The Bears played in front of fewer than 10,000 fans for most of the season before Grange’s arrival, topping out at 13,000 against the cross-town Cardinals on Oct. 25. In their final pre-Grange game, a 21-0 win over the Packers on Nov. 22 at Cubs Park, they drew 6,898 fans.
Four days later, still at Cubs Park and again playing the Cardinals, but now with Grange: 39,000.
Three days later, against the Tigers at Cubs Park: 28,000.
Dec. 5, in Philadelphia: 36,000.
The next day, at the Polo Grounds against the Giants, the largest crowd in the history of pro football: 65,000 at kickoff, and upwards of 74,000 depending on the source. They drew more gate-crashers, 8,000, than most of the other pre-Grange games had in paid attendance.
On this basis alone, you could make the case that Red Grange is a top-10 Bear of all-time.
You can see the packed house for Red Grange's final collegiate game (left). Here he is second from the left watching the Bears beat the Packers the very next day. pic.twitter.com/TmhRO2J4YW
— Jack M Silverstein (@readjack) September 13, 2018
If he’d never played another game for the Bears after 1925, and the WCG Top 100 had him at #10, you might take us to task, but you’d have to admit, we would have a case.
But Grange did play for the Bears again.
And that is where his story gets interesting.
After failing to sustain his own league, folding his New York Yankees into the NFL in 1927 and missing the 1928 season with a knee injury, Grange returned to the Bears in 1929 and played six legendary seasons in Chicago.

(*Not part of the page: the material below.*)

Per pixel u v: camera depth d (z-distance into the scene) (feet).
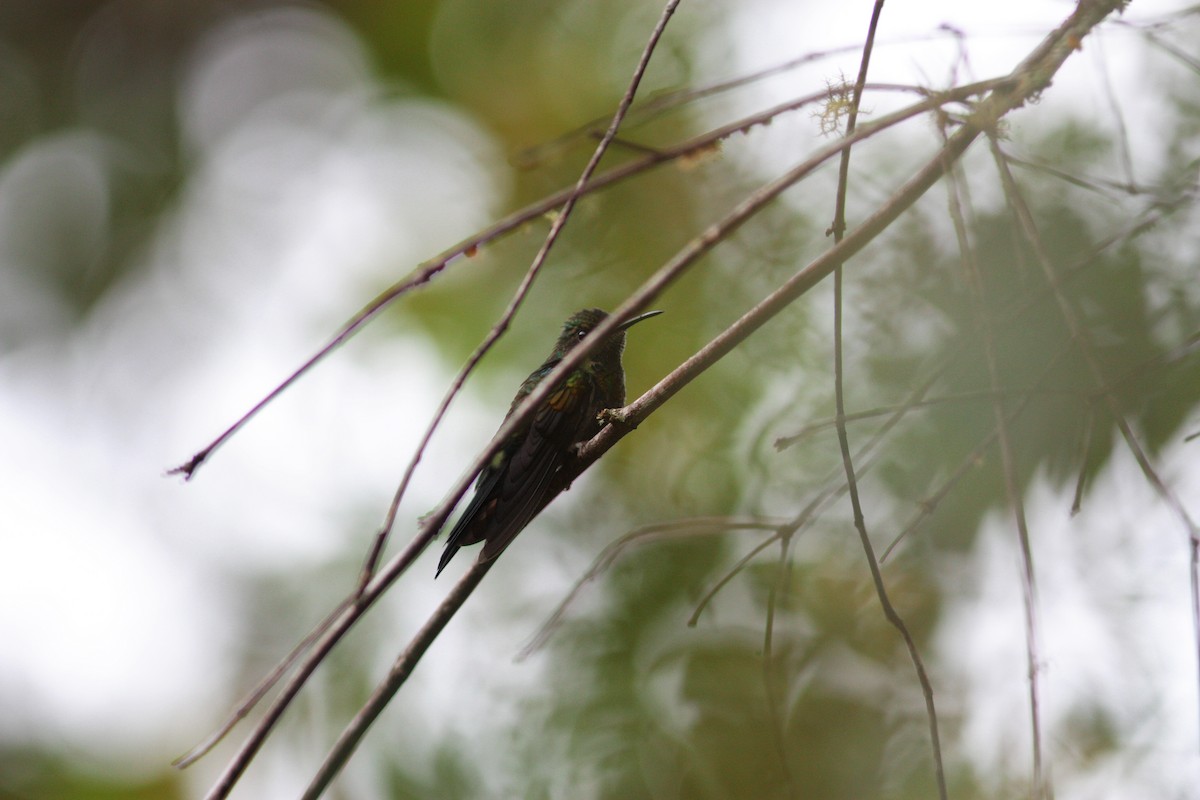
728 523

As a back — a star half back and defensive back — Grange made two All Pro teams in 1930 and 1931 and helped lead the Bears to championships in 1932 and 1933. His play in all three phases was stellar. He was no longer an athletic freak, but he remained a unique talent, and in ‘32 and ‘33 he made two of the most clutch plays in Bears history.
In the 1932 championship game, the first in league history, he caught a fourth-quarter touchdown from Bronko Nagurski to break a scoreless game and give the Bears a trophy.
But his best came in the ‘33 title, on the last play of the game, with time gone and the Bears up two.
The Giants completed a pass to Dale Burnett, who had a basketball-esque two-on-one, with teammate Mel Hein trailing him and Grange the only man between Burnett and the endzone. Sensing that Burnett would lateral to Hein, Grange tackled Burnett high, pinning the ball to his chest, taking him down and giving the Bears championship #3.
In 1949, when George Halas retired the first three numbers in team history, Halas’s famed #77 was among them. In 1963, when the NFL launched the Pro Football Hall of Fame with an inaugural class of 17 men, Grange was included.
His run from 1929 to 1934 doesn’t get nearly the attention or appreciation of his collegiate career or 1925 pro breakout, but it’s possible that Grange would not have been in the Pro Football Hall of Fame without it.
Instead, he was in the inaugural class, an appropriate distinction for a man who achieved success all over the field in all three phases. Consider his placement on all-time pro teams over the years.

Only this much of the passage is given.